YOUR OBJECTIVE ->
Everything below from the line with "thumb cmc: (164, 212)" through the line with "thumb tip: (1024, 563)" should be copied exactly, and nothing else; leave out the pictures.

GIVEN DATA ->

++++++++

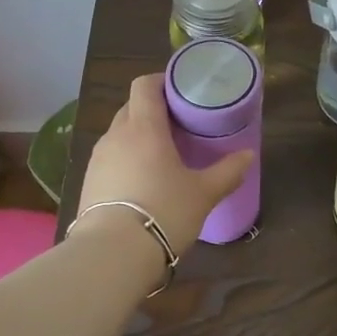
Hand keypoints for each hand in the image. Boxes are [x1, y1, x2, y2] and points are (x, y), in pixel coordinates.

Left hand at [76, 74, 253, 256]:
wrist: (112, 254)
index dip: (161, 81)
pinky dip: (126, 159)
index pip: (144, 85)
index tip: (181, 91)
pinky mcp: (88, 182)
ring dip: (138, 136)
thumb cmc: (164, 212)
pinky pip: (110, 158)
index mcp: (144, 127)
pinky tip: (141, 180)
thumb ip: (228, 171)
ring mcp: (98, 159)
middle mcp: (116, 135)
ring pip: (119, 133)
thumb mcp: (203, 193)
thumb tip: (248, 155)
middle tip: (179, 124)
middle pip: (131, 107)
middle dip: (153, 110)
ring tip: (161, 154)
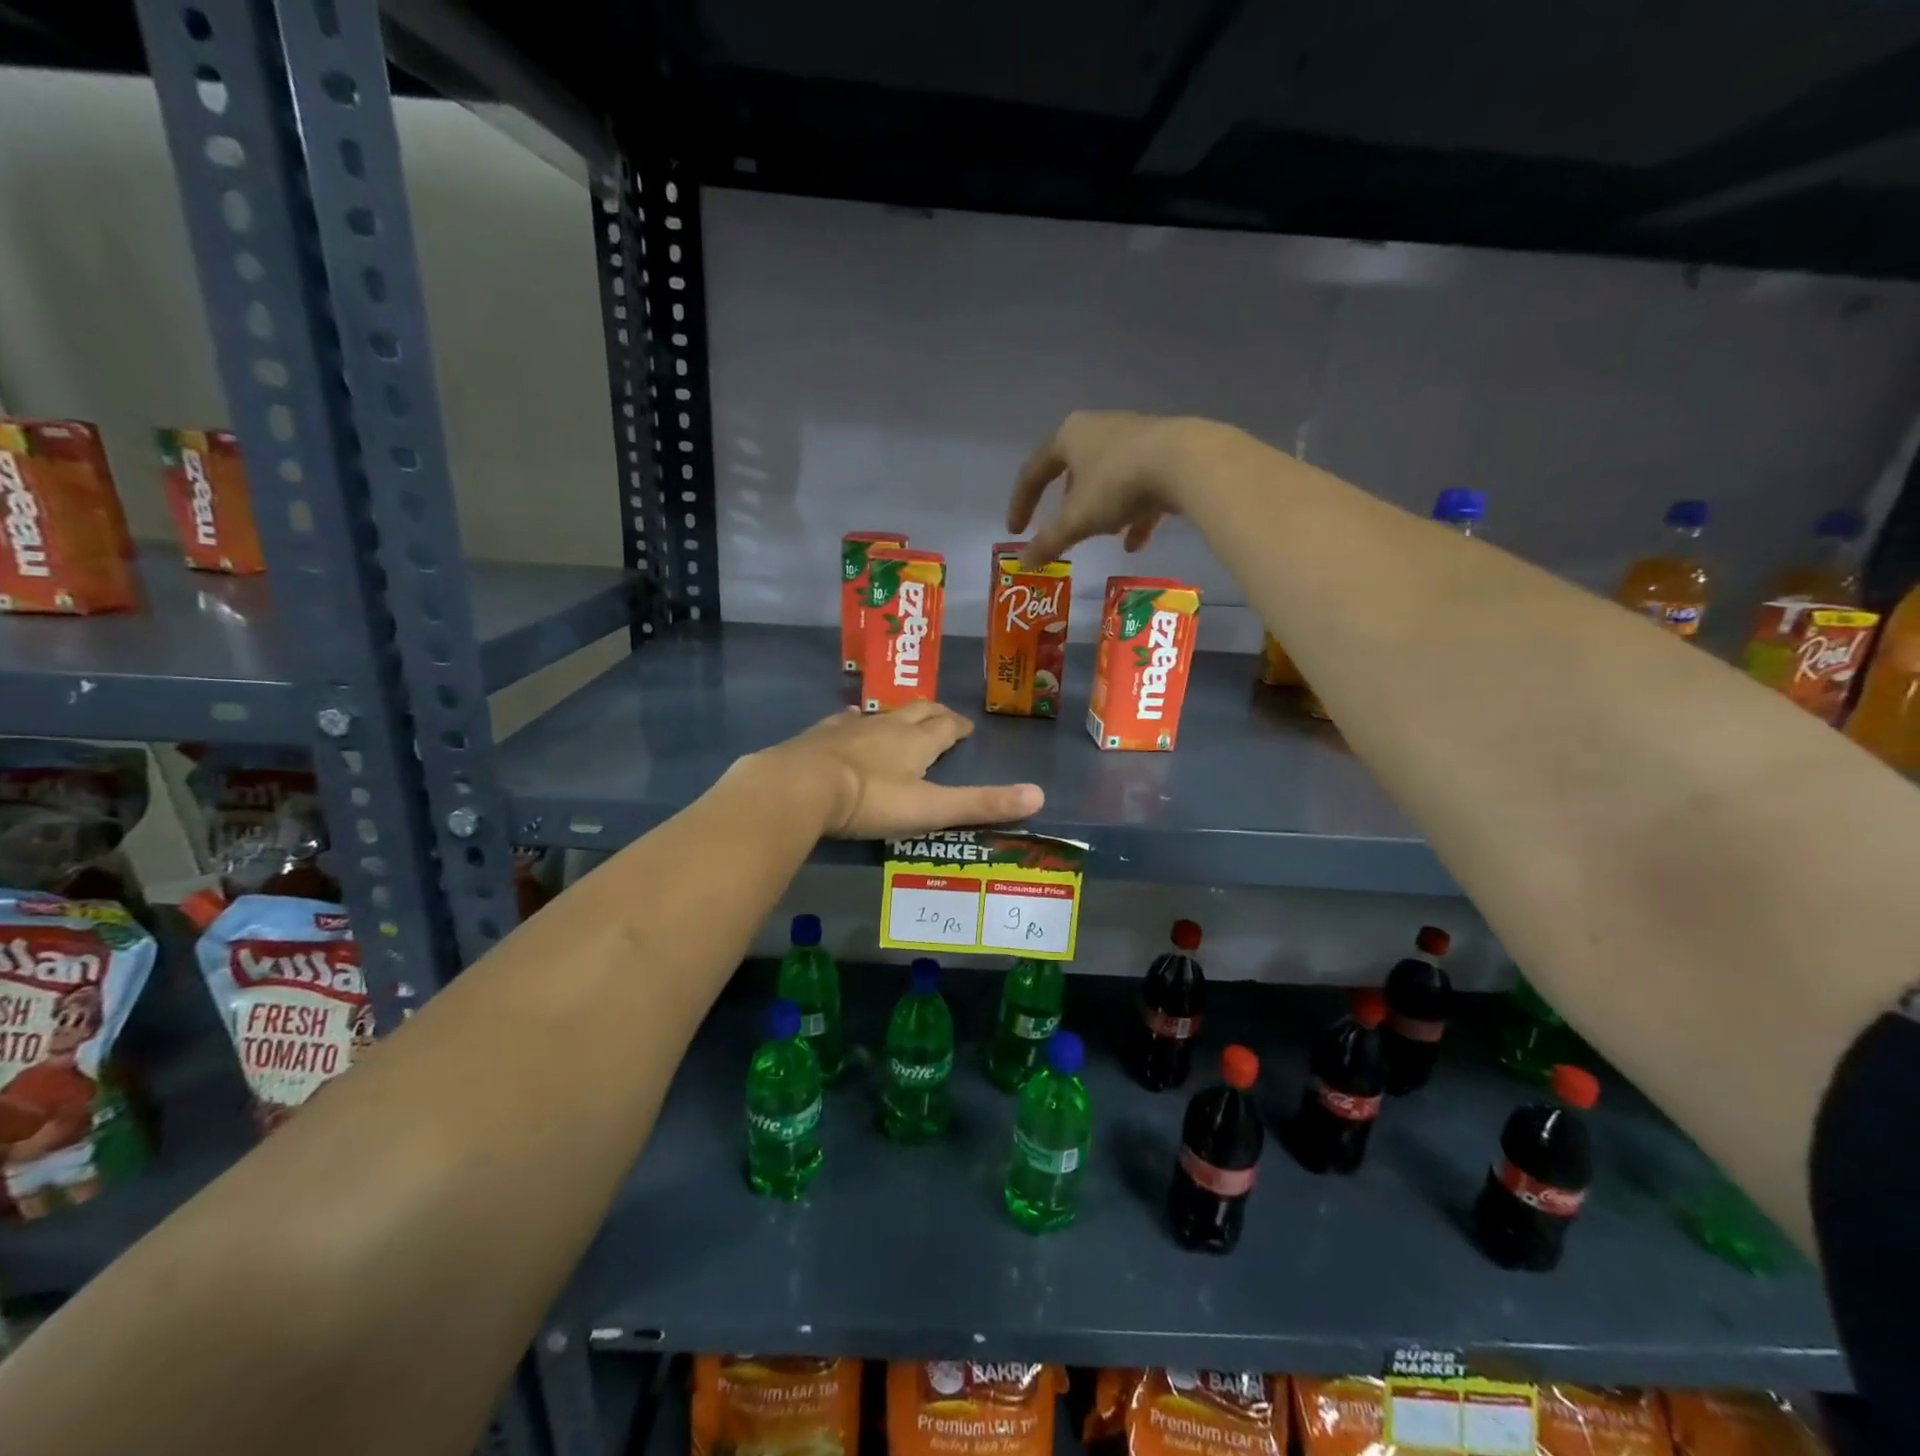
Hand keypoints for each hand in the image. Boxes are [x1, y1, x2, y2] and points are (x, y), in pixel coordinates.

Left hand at [755, 703, 1043, 839]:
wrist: (801, 787)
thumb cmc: (871, 800)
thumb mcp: (931, 809)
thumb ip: (981, 804)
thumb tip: (1039, 795)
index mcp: (916, 741)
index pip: (946, 726)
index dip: (959, 726)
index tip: (966, 728)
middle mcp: (886, 726)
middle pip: (917, 712)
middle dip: (933, 714)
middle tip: (943, 719)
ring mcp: (850, 727)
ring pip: (881, 713)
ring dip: (895, 715)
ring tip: (901, 719)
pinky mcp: (820, 735)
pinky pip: (843, 720)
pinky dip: (854, 720)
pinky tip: (849, 721)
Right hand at [1009, 411, 1207, 566]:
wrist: (1187, 462)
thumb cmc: (1118, 484)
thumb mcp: (1077, 519)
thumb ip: (1049, 541)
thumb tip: (1024, 563)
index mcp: (1069, 436)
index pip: (1034, 472)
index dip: (1021, 504)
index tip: (1016, 532)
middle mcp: (1099, 428)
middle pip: (1074, 470)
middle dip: (1068, 503)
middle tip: (1064, 528)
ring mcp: (1135, 438)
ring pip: (1109, 479)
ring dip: (1103, 510)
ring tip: (1104, 536)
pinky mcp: (1165, 452)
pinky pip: (1140, 486)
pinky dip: (1134, 515)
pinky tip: (1136, 542)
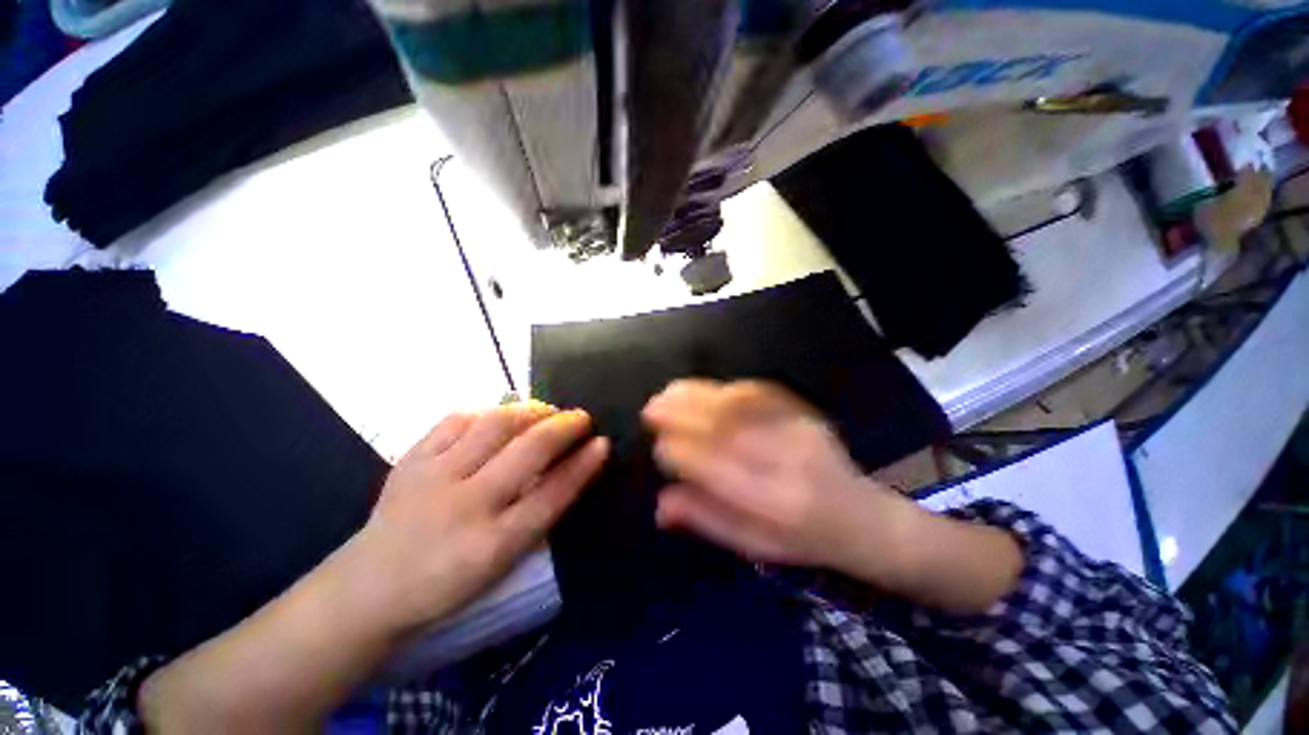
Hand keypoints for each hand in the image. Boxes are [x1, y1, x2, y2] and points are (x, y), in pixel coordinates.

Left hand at [347, 403, 608, 632]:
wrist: (368, 589)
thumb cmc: (446, 585)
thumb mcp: (501, 564)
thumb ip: (537, 516)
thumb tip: (570, 468)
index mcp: (492, 545)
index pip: (551, 495)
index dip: (582, 465)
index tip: (603, 442)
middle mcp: (465, 506)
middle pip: (528, 451)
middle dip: (564, 427)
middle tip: (581, 417)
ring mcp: (433, 477)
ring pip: (495, 425)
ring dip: (531, 411)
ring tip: (547, 411)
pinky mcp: (410, 459)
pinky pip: (456, 419)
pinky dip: (487, 411)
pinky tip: (500, 415)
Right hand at [642, 379, 914, 572]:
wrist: (863, 517)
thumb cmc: (802, 539)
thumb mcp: (752, 545)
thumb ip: (706, 519)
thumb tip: (659, 504)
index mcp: (771, 502)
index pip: (712, 466)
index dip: (677, 451)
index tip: (657, 447)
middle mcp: (784, 460)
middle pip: (723, 426)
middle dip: (680, 412)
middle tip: (652, 407)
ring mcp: (797, 430)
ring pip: (738, 403)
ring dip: (697, 394)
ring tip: (669, 392)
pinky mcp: (804, 412)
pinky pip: (759, 391)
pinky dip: (724, 387)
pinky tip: (706, 389)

++++++++

SOLUTION FOR THIS EXERCISE ->
thumb cmc: (164, 212)
pinky pip: (110, 158)
index mcp: (144, 127)
pinky tip: (141, 180)
thumb ip: (228, 171)
ring mcp: (98, 159)
middle mcp: (116, 135)
ring pip: (119, 133)
thumb mcp: (203, 193)
thumb tip: (248, 155)
middle tip: (179, 124)
middle pip: (131, 107)
middle dip: (153, 110)
ring tip: (161, 154)
Hand keypoints for each hand in the image. Boxes are [x1, y1, x2, y2] and points are (x, y), in pixel coordinates.

Left hand at [755, 703, 1043, 839]:
wrist: (801, 787)
thumb cmc: (871, 800)
thumb mcp: (931, 809)
thumb ip: (981, 804)
thumb tip: (1039, 795)
index mcp: (916, 741)
index pip: (946, 726)
index dip: (959, 726)
index tip: (966, 728)
middle mcp: (886, 726)
middle pip: (917, 712)
middle dip: (933, 714)
middle tip: (943, 719)
ring mcp: (850, 727)
ring pip: (881, 713)
ring dip: (895, 715)
ring tip: (901, 719)
pinky mcp: (820, 735)
pinky pip: (843, 720)
pinky dip: (854, 720)
pinky tip: (849, 721)
Right hand at [1009, 411, 1207, 566]:
wrist: (1187, 462)
thumb cmc: (1118, 484)
thumb mcp: (1077, 519)
thumb ip: (1049, 541)
thumb tip: (1024, 563)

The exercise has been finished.